**Activity**
A verbatim copy of the full data, with no pictures, is the expected answer.

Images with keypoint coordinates
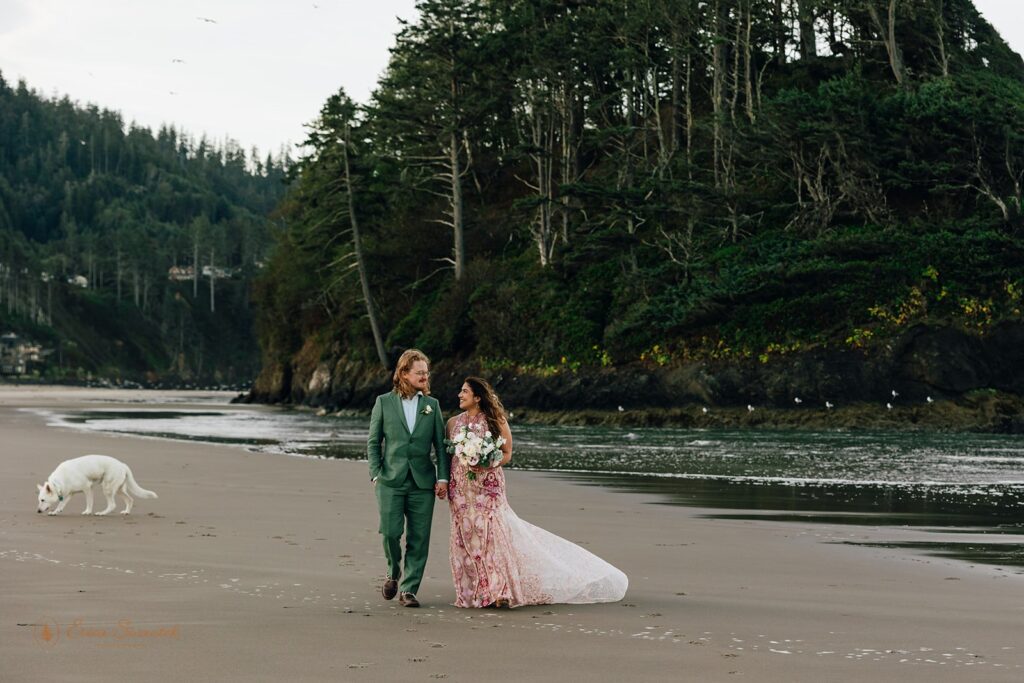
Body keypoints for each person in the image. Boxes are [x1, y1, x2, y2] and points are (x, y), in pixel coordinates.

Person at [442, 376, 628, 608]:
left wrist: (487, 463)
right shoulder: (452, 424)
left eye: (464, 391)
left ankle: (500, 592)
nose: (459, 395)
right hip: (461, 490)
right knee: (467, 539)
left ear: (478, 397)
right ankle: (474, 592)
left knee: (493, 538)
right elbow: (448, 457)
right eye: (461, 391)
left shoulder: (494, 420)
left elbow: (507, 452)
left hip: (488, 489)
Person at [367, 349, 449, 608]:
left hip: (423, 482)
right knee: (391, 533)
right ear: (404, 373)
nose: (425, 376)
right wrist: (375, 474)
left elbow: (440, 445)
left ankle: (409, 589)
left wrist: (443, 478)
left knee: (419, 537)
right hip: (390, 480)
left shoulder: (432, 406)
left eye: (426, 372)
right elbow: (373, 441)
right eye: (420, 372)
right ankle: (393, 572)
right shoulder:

**Answer to the problem**
Body keypoints for each person in the image. Boxes are [x1, y1, x2, y2] and points are (x, y), in pixel coordinates.

Person at [442, 376, 628, 608]:
left wrist: (487, 463)
right shoulder: (452, 424)
left eye: (464, 391)
left ankle: (500, 592)
nose: (459, 395)
right hip: (461, 490)
right knee: (467, 539)
left ear: (478, 397)
right ankle: (474, 592)
left knee: (493, 538)
right elbow: (448, 457)
right eye: (461, 391)
left shoulder: (494, 420)
left elbow: (507, 452)
left hip: (488, 489)
Person at [367, 349, 449, 608]:
left hip: (423, 482)
right knee: (391, 533)
right ear: (404, 373)
nose: (425, 376)
right wrist: (375, 474)
left elbow: (440, 445)
left ankle: (409, 589)
left wrist: (443, 478)
left knee: (419, 537)
right hip: (390, 480)
left shoulder: (432, 406)
left eye: (426, 372)
right elbow: (373, 441)
right eye: (420, 372)
right ankle: (393, 572)
right shoulder:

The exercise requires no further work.